Segment Start: Material for the task
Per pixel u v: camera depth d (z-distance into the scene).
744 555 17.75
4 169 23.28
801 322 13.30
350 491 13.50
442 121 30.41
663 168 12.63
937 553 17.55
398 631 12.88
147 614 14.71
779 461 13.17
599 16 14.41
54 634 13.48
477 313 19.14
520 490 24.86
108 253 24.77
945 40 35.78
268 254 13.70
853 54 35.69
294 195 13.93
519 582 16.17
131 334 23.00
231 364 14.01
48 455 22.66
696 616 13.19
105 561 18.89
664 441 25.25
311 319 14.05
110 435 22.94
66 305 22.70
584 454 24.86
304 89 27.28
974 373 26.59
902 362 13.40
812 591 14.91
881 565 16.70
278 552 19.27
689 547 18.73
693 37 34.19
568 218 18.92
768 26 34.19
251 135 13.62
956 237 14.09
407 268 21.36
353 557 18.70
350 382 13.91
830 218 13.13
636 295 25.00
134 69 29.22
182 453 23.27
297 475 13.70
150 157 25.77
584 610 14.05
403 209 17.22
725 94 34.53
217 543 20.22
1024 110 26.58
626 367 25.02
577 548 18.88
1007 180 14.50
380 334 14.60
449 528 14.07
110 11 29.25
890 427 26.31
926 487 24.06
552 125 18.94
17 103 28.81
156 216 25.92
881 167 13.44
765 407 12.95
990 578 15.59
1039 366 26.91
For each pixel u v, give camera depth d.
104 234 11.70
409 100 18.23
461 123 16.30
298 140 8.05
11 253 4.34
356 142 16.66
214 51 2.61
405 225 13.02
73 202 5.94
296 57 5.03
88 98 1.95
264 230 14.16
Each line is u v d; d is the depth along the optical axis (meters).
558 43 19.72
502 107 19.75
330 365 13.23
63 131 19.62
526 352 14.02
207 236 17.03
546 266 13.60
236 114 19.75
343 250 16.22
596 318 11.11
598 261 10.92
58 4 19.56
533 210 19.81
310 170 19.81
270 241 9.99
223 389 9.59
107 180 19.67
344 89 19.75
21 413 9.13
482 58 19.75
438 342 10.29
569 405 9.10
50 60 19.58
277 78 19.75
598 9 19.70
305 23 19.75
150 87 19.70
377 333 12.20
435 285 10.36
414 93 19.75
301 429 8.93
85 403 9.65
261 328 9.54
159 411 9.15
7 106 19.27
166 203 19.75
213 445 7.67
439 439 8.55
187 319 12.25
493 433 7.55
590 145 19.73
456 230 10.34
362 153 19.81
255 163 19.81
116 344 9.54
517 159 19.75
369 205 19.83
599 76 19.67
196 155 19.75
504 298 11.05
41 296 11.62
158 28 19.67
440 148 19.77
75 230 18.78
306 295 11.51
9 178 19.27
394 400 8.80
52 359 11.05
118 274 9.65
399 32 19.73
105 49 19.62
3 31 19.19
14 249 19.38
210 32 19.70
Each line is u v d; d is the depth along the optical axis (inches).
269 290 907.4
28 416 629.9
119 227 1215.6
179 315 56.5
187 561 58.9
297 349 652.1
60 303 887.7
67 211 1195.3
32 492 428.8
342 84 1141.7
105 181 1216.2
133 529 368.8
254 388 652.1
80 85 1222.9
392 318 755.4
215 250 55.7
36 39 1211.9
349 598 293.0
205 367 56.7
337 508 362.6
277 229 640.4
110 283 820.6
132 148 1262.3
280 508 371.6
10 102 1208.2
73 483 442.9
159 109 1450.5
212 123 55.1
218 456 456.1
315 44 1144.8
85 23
Segment End: Material for the task
The problem »
Only lines with the word "camera" are wanted, so copy each one from the records.

Your response »
Per pixel u v: camera depth d (z-distance into the scene).
For each pixel u v, give camera depth d.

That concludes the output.